Обычно разряжал обстановку наш одесский лицедей. Рассказав новый анекдот («Опять пошлость!» – фыркала уже слегка остывшая Маргарита, шурша серебристой оболочкой шоколадной плитки), Вадик принимался копировать недавно отстранённого от должности Никиту Хрущёва. Хватал с дивана расшитую цветами подушку-«думку», подстёгивал её под свой просторный, болтавшийся на нём, клетчатый пиджак, обретая в профиль упитанный силуэт бывшего руководителя Коммунистической партии, медленно прохаживался вдоль квадратных, зашторенных сейчас окон и останавливался возле висевшей в простенке копии картины Лактионова «Письмо с фронта».

Покачиваясь с носка на пятку, Вадим оттопыривал нижнюю губу, почёсывал выпяченный живот, разглядывая изображённого с фотографической точностью фронтовика на солнечном балконе и женщину с листком в руках, грозно вопрошал, косясь на нас с Талькой:

– Эт-то што за мазня? Хто разрешил? Ещё один быстрыкцынист? Какой такой Лактионов? Реалист? А почему вон у тохо фронтовика химнастёрка мятая? Ну и что, что раненый! Победитель не может быть в мятой химнастёрке, это принижает его подвих! Снять! Выгладить! Переодеть! Ишь развинтилась ынтеллихенция, развела быстрыкцынистов и пидарасов!

Наш с Талькой заливистый смех прерывала язвительная фраза Маргариты:

– Артист погорелого театра!.. Ты, Вадим, собираешься стать журналистом, а сам не отдаёшь себе отчёта в том, ради чего Хрущёв на выставке в Манеже затеял тот, не спорю – грубый, но очень своевременный, разговор о нашей интеллигенции.

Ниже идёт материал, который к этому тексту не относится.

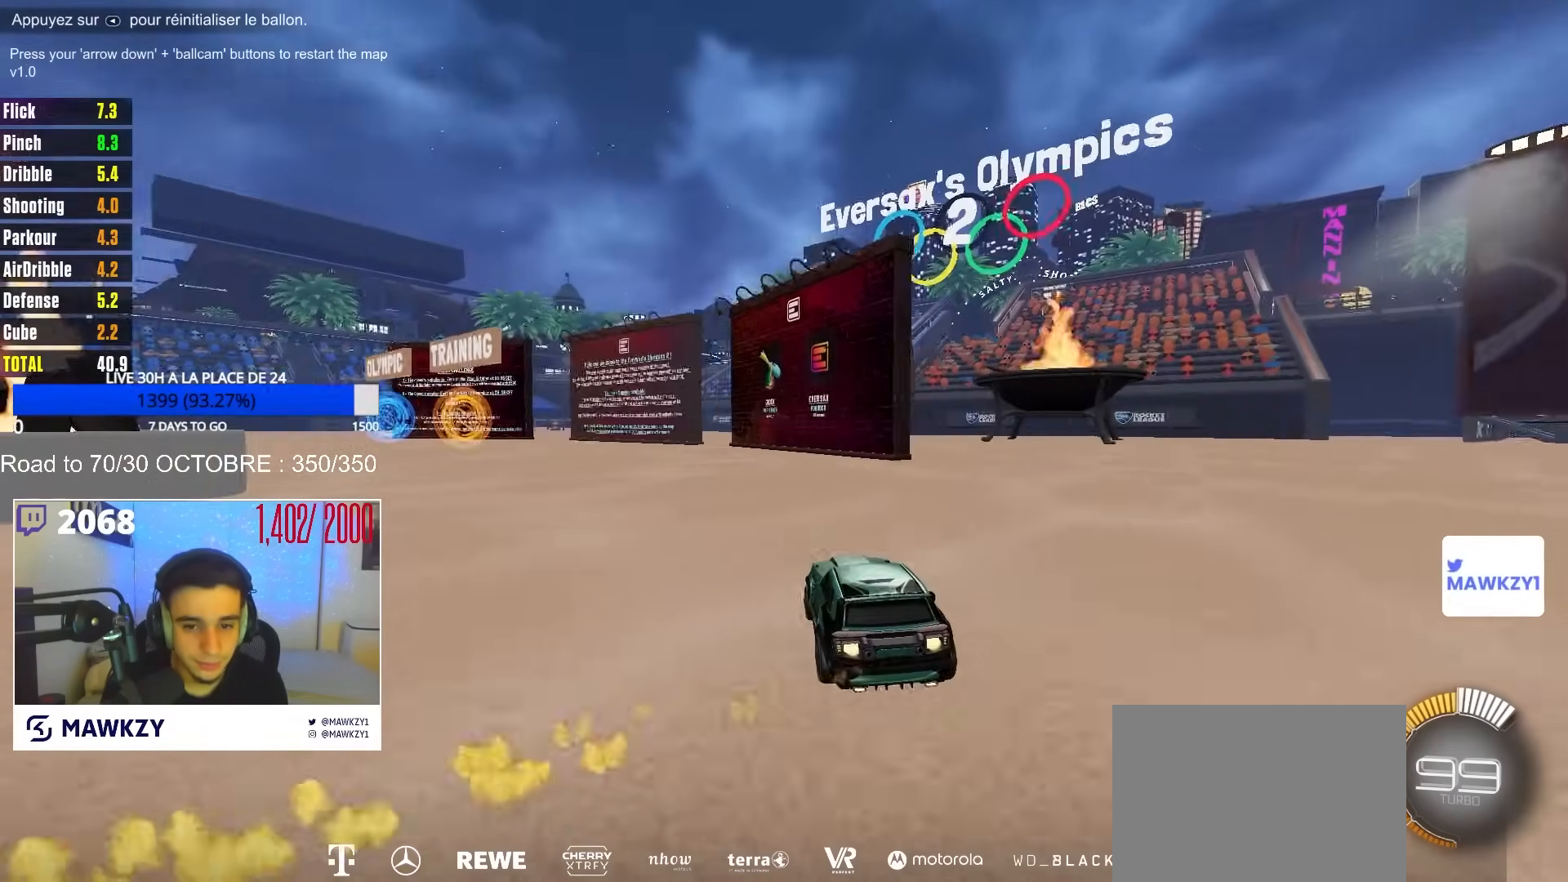
{"buttons": ["B", "X"], "left_stick": "right", "right_stick": "center", "events": [[17, "left_stick", "right"]]}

Кроша шоколад на мелкие дольки, она не торопясь отправляла их в рот, попутно объясняя нам, как далека интеллигенция от простого народа. Вадим же в преувеличенном изнеможении падал на диван, устало окидывал туманным взглядом грозно надвинувшиеся на него книжные полки, заставленные классиками марксизма-ленинизма, и, подложив под спину «думку», кивал, соглашаясь, а дождавшись паузы, напоминал:

– В прошлый раз, Марго, ты клеймила такого-сякого Хрущёва за то, что он будто бы оклеветал Сталина. А сейчас тебе Хрущёв нравится.

– А ты не допускаешь, что один и тот же человек в чём-то может быть прав, а в чём-то нет?.. Да, он оклеветал Сталина, потому что понимал: дотянуться до сталинского уровня ему не дано. И в приступе зависти стал топтать его светлое имя.

– Прямо-таки ослепительно светлое!.. О чём ты, Марго?.. Вспомни, сколько было репрессированных!.. Даже тётю Лизу чуть не загребли, да вовремя Сталин умер.

– Я тебе запрещаю про маму… Она святая!.. Столько пережить и не сломаться!.. Да, из-за плохих исполнителей случались перегибы. Сталин сам же их выправлял. А жертвы были неизбежны. Без них невозможно такую огромную отсталую страну за короткий срок сделать индустриальной… Подняться в космос!..

– Да ради чего всё это?

– Ради счастья народа.

– Ну и какое оно было, это счастье? Жили впроголодь, тряслись от страха. И всё это ради ненасытных амбиций одного-единственного человека, заграбаставшего власть.

– Он был скромным. Он жил ради будущего счастья своего народа!..

Её пальцы, измазанные шоколадом, начинали дрожать, лицо розовело. Она говорила о том, что Сталин ещё вернётся в народное сознание со всеми своими подлинными заслугами, и все поймут: проживи он хотя бы ещё десять лет, коммунизм в нашей стране осуществился бы.

– Марго, ты же взрослая, как можно верить в такую сказку?

– Это не сказка! Но лучше верить в сказку, чем жить, как вы, без веры! – Её голос звенел от возмущения. – И не называй меня «Марго», у меня есть полное имя!

– Уважаемая Маргарита! Друзья-студенты! – Вадик, вскочив с дивана, принял позу нашего самого молодого факультетского профессора, любившего в моменты эмоционального подъёма простирать руки к аудитории. – Вспомним ставшую недавно доступной переписку мрачного Достоевского с не менее мрачным в те предреволюционные времена министром Победоносцевым. Что сей государственный муж говорил писателю о революционерах-социалистах? А то, что они, прожжённые атеисты, отрицающие Бога, неизбежно сотворят себе другого Бога из человека, налепят ему памятников и будут поклоняться, аки язычники идолу. Предсказание сбылось!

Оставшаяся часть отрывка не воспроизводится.